● Work order: Your answer should be the records again, unchanged in wording and free of images.

/---

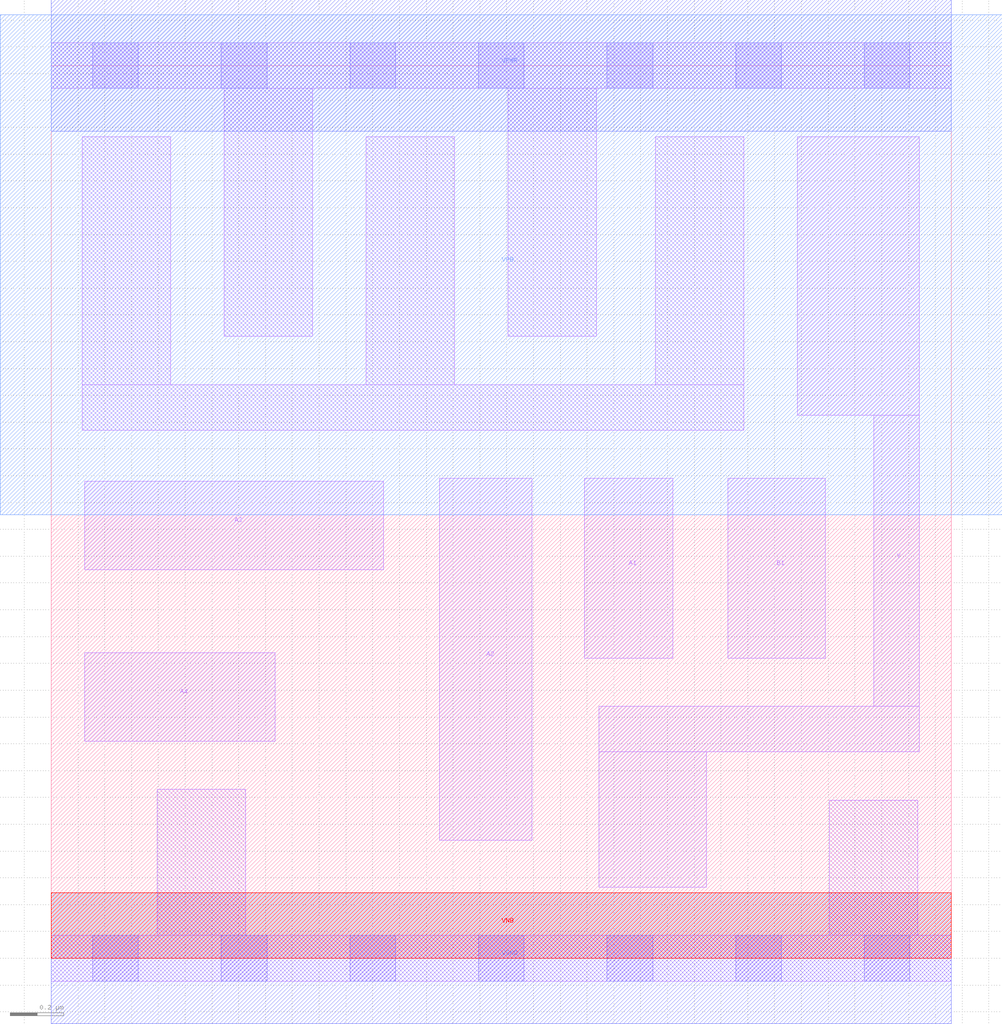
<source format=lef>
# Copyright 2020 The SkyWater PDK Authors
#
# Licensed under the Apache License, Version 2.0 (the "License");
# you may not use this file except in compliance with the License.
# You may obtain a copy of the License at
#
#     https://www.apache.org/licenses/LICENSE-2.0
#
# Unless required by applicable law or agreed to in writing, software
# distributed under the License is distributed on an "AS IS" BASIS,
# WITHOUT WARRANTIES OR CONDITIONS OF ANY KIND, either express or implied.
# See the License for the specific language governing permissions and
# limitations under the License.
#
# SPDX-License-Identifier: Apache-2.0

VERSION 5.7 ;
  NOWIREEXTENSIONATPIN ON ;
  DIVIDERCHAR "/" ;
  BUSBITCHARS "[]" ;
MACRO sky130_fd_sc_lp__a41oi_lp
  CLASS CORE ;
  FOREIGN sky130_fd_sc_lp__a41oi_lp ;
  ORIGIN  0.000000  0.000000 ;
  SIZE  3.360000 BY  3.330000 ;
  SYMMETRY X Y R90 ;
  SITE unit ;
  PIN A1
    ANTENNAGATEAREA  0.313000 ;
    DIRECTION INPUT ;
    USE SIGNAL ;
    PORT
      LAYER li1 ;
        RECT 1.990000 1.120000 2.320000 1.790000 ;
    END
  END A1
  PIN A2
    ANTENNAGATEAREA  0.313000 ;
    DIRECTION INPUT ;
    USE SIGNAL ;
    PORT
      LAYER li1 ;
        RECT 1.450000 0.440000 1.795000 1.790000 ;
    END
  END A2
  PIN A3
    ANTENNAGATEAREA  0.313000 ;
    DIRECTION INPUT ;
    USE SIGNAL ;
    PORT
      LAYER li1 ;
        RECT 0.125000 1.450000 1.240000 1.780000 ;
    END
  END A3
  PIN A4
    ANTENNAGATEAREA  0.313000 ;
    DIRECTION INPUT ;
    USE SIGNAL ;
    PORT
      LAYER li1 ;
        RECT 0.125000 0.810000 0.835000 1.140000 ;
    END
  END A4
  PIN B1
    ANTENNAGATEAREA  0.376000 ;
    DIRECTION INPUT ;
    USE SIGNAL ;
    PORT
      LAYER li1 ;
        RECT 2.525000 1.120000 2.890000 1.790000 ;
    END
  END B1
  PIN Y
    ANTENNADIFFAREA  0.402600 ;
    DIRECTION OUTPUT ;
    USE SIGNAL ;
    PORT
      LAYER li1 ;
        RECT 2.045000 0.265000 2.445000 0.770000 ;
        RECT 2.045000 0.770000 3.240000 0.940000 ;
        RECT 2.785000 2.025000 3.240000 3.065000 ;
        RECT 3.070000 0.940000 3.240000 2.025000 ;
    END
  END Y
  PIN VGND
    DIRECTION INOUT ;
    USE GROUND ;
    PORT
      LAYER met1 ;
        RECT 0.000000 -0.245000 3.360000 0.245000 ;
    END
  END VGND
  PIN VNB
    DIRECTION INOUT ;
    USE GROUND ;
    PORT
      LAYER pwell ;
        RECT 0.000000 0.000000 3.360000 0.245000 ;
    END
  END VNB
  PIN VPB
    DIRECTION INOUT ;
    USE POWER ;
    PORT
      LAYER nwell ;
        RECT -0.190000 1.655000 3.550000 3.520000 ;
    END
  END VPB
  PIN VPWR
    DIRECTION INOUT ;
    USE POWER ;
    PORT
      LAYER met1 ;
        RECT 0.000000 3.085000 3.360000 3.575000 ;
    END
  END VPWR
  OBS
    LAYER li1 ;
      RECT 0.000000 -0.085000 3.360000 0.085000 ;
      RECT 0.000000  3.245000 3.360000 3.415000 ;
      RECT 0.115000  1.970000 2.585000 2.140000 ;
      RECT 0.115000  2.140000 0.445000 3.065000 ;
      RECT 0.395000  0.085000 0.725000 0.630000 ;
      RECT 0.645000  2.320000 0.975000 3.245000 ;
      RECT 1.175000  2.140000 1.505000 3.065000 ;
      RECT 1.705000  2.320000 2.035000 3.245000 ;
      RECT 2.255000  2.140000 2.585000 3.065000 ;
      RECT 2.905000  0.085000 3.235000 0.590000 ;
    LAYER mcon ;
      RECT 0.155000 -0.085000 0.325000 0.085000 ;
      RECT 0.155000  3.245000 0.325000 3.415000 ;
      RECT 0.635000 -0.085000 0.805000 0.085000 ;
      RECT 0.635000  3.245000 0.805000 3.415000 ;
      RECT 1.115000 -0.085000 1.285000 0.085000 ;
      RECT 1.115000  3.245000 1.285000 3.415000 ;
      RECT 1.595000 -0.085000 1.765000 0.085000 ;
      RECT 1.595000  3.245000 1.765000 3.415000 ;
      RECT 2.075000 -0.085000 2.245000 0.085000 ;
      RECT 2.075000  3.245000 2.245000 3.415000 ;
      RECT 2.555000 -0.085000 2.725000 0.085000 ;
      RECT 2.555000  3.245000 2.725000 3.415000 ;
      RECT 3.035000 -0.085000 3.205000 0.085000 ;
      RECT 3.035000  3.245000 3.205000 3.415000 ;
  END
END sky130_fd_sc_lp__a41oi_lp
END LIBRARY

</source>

\---

● Solved exercise:
<source format=lef>
# Copyright 2020 The SkyWater PDK Authors
#
# Licensed under the Apache License, Version 2.0 (the "License");
# you may not use this file except in compliance with the License.
# You may obtain a copy of the License at
#
#     https://www.apache.org/licenses/LICENSE-2.0
#
# Unless required by applicable law or agreed to in writing, software
# distributed under the License is distributed on an "AS IS" BASIS,
# WITHOUT WARRANTIES OR CONDITIONS OF ANY KIND, either express or implied.
# See the License for the specific language governing permissions and
# limitations under the License.
#
# SPDX-License-Identifier: Apache-2.0

VERSION 5.7 ;
  NOWIREEXTENSIONATPIN ON ;
  DIVIDERCHAR "/" ;
  BUSBITCHARS "[]" ;
MACRO sky130_fd_sc_lp__a41oi_lp
  CLASS CORE ;
  FOREIGN sky130_fd_sc_lp__a41oi_lp ;
  ORIGIN  0.000000  0.000000 ;
  SIZE  3.360000 BY  3.330000 ;
  SYMMETRY X Y R90 ;
  SITE unit ;
  PIN A1
    ANTENNAGATEAREA  0.313000 ;
    DIRECTION INPUT ;
    USE SIGNAL ;
    PORT
      LAYER li1 ;
        RECT 1.990000 1.120000 2.320000 1.790000 ;
    END
  END A1
  PIN A2
    ANTENNAGATEAREA  0.313000 ;
    DIRECTION INPUT ;
    USE SIGNAL ;
    PORT
      LAYER li1 ;
        RECT 1.450000 0.440000 1.795000 1.790000 ;
    END
  END A2
  PIN A3
    ANTENNAGATEAREA  0.313000 ;
    DIRECTION INPUT ;
    USE SIGNAL ;
    PORT
      LAYER li1 ;
        RECT 0.125000 1.450000 1.240000 1.780000 ;
    END
  END A3
  PIN A4
    ANTENNAGATEAREA  0.313000 ;
    DIRECTION INPUT ;
    USE SIGNAL ;
    PORT
      LAYER li1 ;
        RECT 0.125000 0.810000 0.835000 1.140000 ;
    END
  END A4
  PIN B1
    ANTENNAGATEAREA  0.376000 ;
    DIRECTION INPUT ;
    USE SIGNAL ;
    PORT
      LAYER li1 ;
        RECT 2.525000 1.120000 2.890000 1.790000 ;
    END
  END B1
  PIN Y
    ANTENNADIFFAREA  0.402600 ;
    DIRECTION OUTPUT ;
    USE SIGNAL ;
    PORT
      LAYER li1 ;
        RECT 2.045000 0.265000 2.445000 0.770000 ;
        RECT 2.045000 0.770000 3.240000 0.940000 ;
        RECT 2.785000 2.025000 3.240000 3.065000 ;
        RECT 3.070000 0.940000 3.240000 2.025000 ;
    END
  END Y
  PIN VGND
    DIRECTION INOUT ;
    USE GROUND ;
    PORT
      LAYER met1 ;
        RECT 0.000000 -0.245000 3.360000 0.245000 ;
    END
  END VGND
  PIN VNB
    DIRECTION INOUT ;
    USE GROUND ;
    PORT
      LAYER pwell ;
        RECT 0.000000 0.000000 3.360000 0.245000 ;
    END
  END VNB
  PIN VPB
    DIRECTION INOUT ;
    USE POWER ;
    PORT
      LAYER nwell ;
        RECT -0.190000 1.655000 3.550000 3.520000 ;
    END
  END VPB
  PIN VPWR
    DIRECTION INOUT ;
    USE POWER ;
    PORT
      LAYER met1 ;
        RECT 0.000000 3.085000 3.360000 3.575000 ;
    END
  END VPWR
  OBS
    LAYER li1 ;
      RECT 0.000000 -0.085000 3.360000 0.085000 ;
      RECT 0.000000  3.245000 3.360000 3.415000 ;
      RECT 0.115000  1.970000 2.585000 2.140000 ;
      RECT 0.115000  2.140000 0.445000 3.065000 ;
      RECT 0.395000  0.085000 0.725000 0.630000 ;
      RECT 0.645000  2.320000 0.975000 3.245000 ;
      RECT 1.175000  2.140000 1.505000 3.065000 ;
      RECT 1.705000  2.320000 2.035000 3.245000 ;
      RECT 2.255000  2.140000 2.585000 3.065000 ;
      RECT 2.905000  0.085000 3.235000 0.590000 ;
    LAYER mcon ;
      RECT 0.155000 -0.085000 0.325000 0.085000 ;
      RECT 0.155000  3.245000 0.325000 3.415000 ;
      RECT 0.635000 -0.085000 0.805000 0.085000 ;
      RECT 0.635000  3.245000 0.805000 3.415000 ;
      RECT 1.115000 -0.085000 1.285000 0.085000 ;
      RECT 1.115000  3.245000 1.285000 3.415000 ;
      RECT 1.595000 -0.085000 1.765000 0.085000 ;
      RECT 1.595000  3.245000 1.765000 3.415000 ;
      RECT 2.075000 -0.085000 2.245000 0.085000 ;
      RECT 2.075000  3.245000 2.245000 3.415000 ;
      RECT 2.555000 -0.085000 2.725000 0.085000 ;
      RECT 2.555000  3.245000 2.725000 3.415000 ;
      RECT 3.035000 -0.085000 3.205000 0.085000 ;
      RECT 3.035000  3.245000 3.205000 3.415000 ;
  END
END sky130_fd_sc_lp__a41oi_lp
END LIBRARY

</source>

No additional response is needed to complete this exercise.